Closer to the bridge, a shore pine (Pinus contorta) overshadows the pebbled walkway. Beneath it grows a quince (Chaenomeles 'Atsuya Hamada') epresentative of the genus found throughout east Asia. This selection was collected in the wild by the well-known northwest plantsman, Roy Davidson. Its smoldering, deep red flowers are translucent when backlit by late winter sun.

Across the path to the north, near the Half Window Clustered in Green, is a pair of husan palms (Trachycarpus fortunei). Harvested for its fiber, this cold-hardy palm has been cultivated in China for so long that its native range there is uncertain.
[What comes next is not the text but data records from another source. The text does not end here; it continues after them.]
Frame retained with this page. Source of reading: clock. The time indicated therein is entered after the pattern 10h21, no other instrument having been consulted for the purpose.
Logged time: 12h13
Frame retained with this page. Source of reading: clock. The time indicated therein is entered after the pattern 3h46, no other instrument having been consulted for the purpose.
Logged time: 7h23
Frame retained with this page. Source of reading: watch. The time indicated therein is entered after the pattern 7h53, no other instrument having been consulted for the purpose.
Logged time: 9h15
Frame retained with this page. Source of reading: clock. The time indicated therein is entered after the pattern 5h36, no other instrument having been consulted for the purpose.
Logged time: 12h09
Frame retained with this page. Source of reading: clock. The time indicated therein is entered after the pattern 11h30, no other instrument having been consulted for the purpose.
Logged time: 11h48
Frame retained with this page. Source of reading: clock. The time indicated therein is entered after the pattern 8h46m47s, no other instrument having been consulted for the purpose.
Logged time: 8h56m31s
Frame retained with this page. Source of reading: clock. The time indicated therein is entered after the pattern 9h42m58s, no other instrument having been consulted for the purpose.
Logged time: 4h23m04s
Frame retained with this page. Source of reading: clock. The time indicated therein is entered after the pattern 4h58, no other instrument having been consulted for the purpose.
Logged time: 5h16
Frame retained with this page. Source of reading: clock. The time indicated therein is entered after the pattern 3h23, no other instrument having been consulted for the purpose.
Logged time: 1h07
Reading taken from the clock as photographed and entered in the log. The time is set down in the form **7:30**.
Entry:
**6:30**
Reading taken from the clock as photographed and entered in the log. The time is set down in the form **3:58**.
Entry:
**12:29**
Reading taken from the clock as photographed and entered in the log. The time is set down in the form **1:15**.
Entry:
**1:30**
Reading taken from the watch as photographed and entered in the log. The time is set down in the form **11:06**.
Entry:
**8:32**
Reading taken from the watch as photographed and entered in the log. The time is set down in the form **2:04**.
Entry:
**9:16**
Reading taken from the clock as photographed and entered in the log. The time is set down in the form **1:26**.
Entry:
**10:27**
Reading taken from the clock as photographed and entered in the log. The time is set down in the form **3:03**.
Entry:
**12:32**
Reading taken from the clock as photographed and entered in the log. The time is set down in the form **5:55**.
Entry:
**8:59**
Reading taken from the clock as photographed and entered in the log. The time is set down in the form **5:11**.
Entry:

It is the most commonly planted palm in the Portland area and will surely enjoy wider usage in cooler climates.

A variety of grass-like ground covers in this area are featured throughout the garden. The small clumps of dark green grass are Ophiopogon japonicus, affectionately known as the "bordering everything grass" in China where it is used extensively. Lily turf (Liriope muscari) is the taller, more graceful specimen edging the path. Delicate lavender flower spikes emerge in late summer. Both L. muscari and O. japonicus are lily family members. The green and cream striped grasses are Acorus gramineus 'Vareigatus', the dwarf version of the Chinese 'fortunate bulrush' (A. calamus). Catching a glimpse of A. calamus in bloom was considered auspicious; moreover, prolonged life was assured by drinking a beverage made from its leaves.